Ernst Sucharipa, Sonderbotschafter für Restitutionsfragen, hat zweifelsohne einen mehr als schwierigen Job. Dennoch ist das eingeschlagene Tempo - nach den Jahrzehnten der Verschleppung und Verleugnung des Problems - beeindruckend.

Auch in den Symbolen präsentiert sich Österreich als lernfähige Gesellschaft. Das Mahnmal für die 65.000 von den Nazis ermordeten österreichischen Juden in Wien stellt ein stummes, aber eindrückliches Zeichen der Erinnerung an die dunkelste Zeit österreichischer Geschichte dar. Ins gleiche Bild fügt sich, dass am 9. November in Graz die wiedererrichtete Synagoge eröffnet werden kann - genau 62 Jahre nach ihrer Zerstörung in der so genannten "Kristallnacht" (Seite 7 dieser furche).

Bedeutet das, dass - trotz der Regierungsbeteiligung der FPÖ - die Österreicher endlich ein angemessenes Geschichtsbewusstsein in Bezug auf die Gräuel der Schoa sowie der österreichischen Verstrickung dabei entwickelt haben?

Neben der Hoffnung, dass die Regierung in den Entschädigungsfragen ihr Tempo einhält, bleiben Zweifel: So argumentierte Finanzminister Karl-Heinz Grasser vor einigen Tagen, die derzeit von der Regierung angebotenen 2,46 Milliarden Schilling für den NS-Opferfonds stellten eine Obergrenze dar. Höhere Forderungen würden die "Bereitschaft der österreichischen Bevölkerung" überstrapazieren. Derartige Sprache ist leider altbekannt: Mit solchem Hinweis auf die angeblichen Gefühle der Bevölkerung wurden die Entschädigungen der jüdischen NS-Opfer seit Kriegsende verschleppt.

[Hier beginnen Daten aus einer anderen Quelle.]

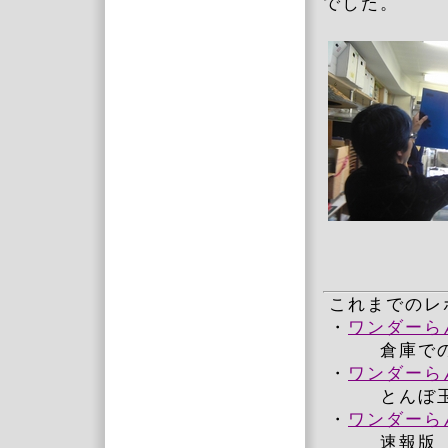
でした。
これまでのレ
・
ワンダーらん
倉庫でのガ
・
ワンダーらん
とんぼ玉体
・
ワンダーらん
速報版 ・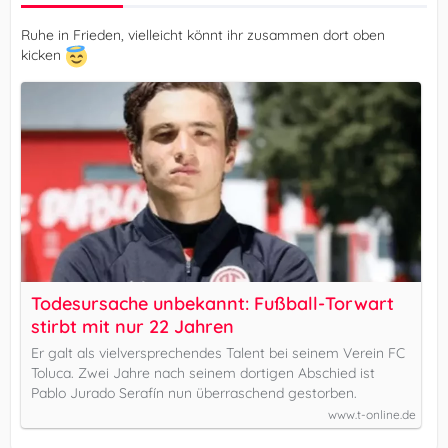
Ruhe in Frieden, vielleicht könnt ihr zusammen dort oben
kicken
Todesursache unbekannt: Fußball-Torwart
stirbt mit nur 22 Jahren
Er galt als vielversprechendes Talent bei seinem Verein FC
Toluca. Zwei Jahre nach seinem dortigen Abschied ist
Pablo Jurado Serafín nun überraschend gestorben.
www.t-online.de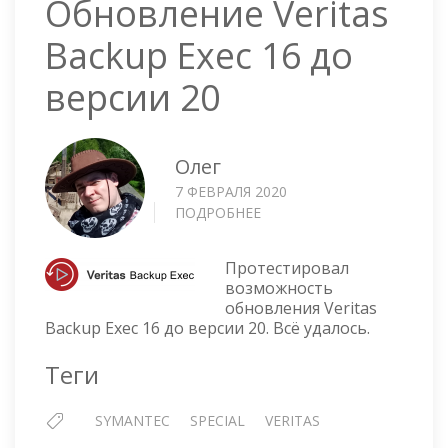
Обновление Veritas
Backup Exec 16 до
версии 20
Олег
7 ФЕВРАЛЯ 2020
ПОДРОБНЕЕ
О
ОБНОВЛЕНИЕ
VERITAS
Протестировал
BACKUP
возможность
EXEC
обновления Veritas
16
Backup Exec 16 до версии 20. Всё удалось.
ДО
ВЕРСИИ
Теги
20
SYMANTEC
SPECIAL
VERITAS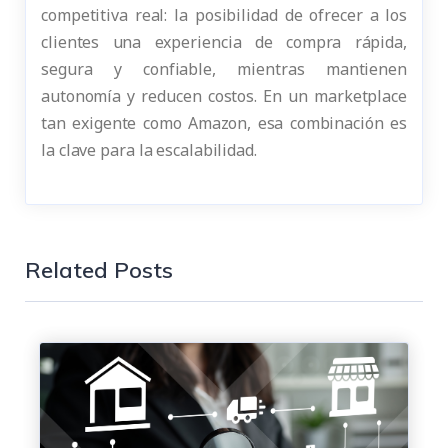
competitiva real: la posibilidad de ofrecer a los
clientes una experiencia de compra rápida,
segura y confiable, mientras mantienen
autonomía y reducen costos. En un marketplace
tan exigente como Amazon, esa combinación es
la clave para la escalabilidad.
Related Posts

Bei der Enthüllung des Schoa-Mahnmals am Wiener Judenplatz glänzte - weil nicht eingeladen - die Bundesregierung durch Abwesenheit. Auch diese Tatsache zeigt, wie weit Österreich noch davon entfernt ist, mit sich ins Reine zu kommen. Eine nationale Bedenkstätte wie der neu gestaltete Wiener Judenplatz müsste auch ein Ort sein, an dem sich jede Regierung unmiss- und selbstverständlich zur Geschichte Österreichs im 20. Jahrhundert bekennt: "Da gibt es kein Ausweichen oder Wegschauen, kein Verständnis oder Zugeständnis", sagte Bundespräsident Thomas Klestil bei der Enthüllung des Mahnmals. Solange jedoch die derzeitige österreichische Bundesregierung dieses Bekenntnis nicht spricht - oder sprechen kann, weil es ihr die Nachkommen der Opfer nicht abnehmen - ist Österreich mit seiner Geschichte eben nicht im Reinen.

In diesem Zusammenhang betrifft die Forderung nach glaubwürdiger "Reinigung" des Gedächntisses natürlich in erster Linie die Minister und Politiker aus den Reihen der FPÖ: Ihnen eine unzweideutige Haltung zu Geschichte, Vorgeschichte und Nachwirkung des Nationalsozialismus konzedieren zu können, wäre ein Teil jenes historischen Schrittes, den die Welt von Österreich immer noch erwartet.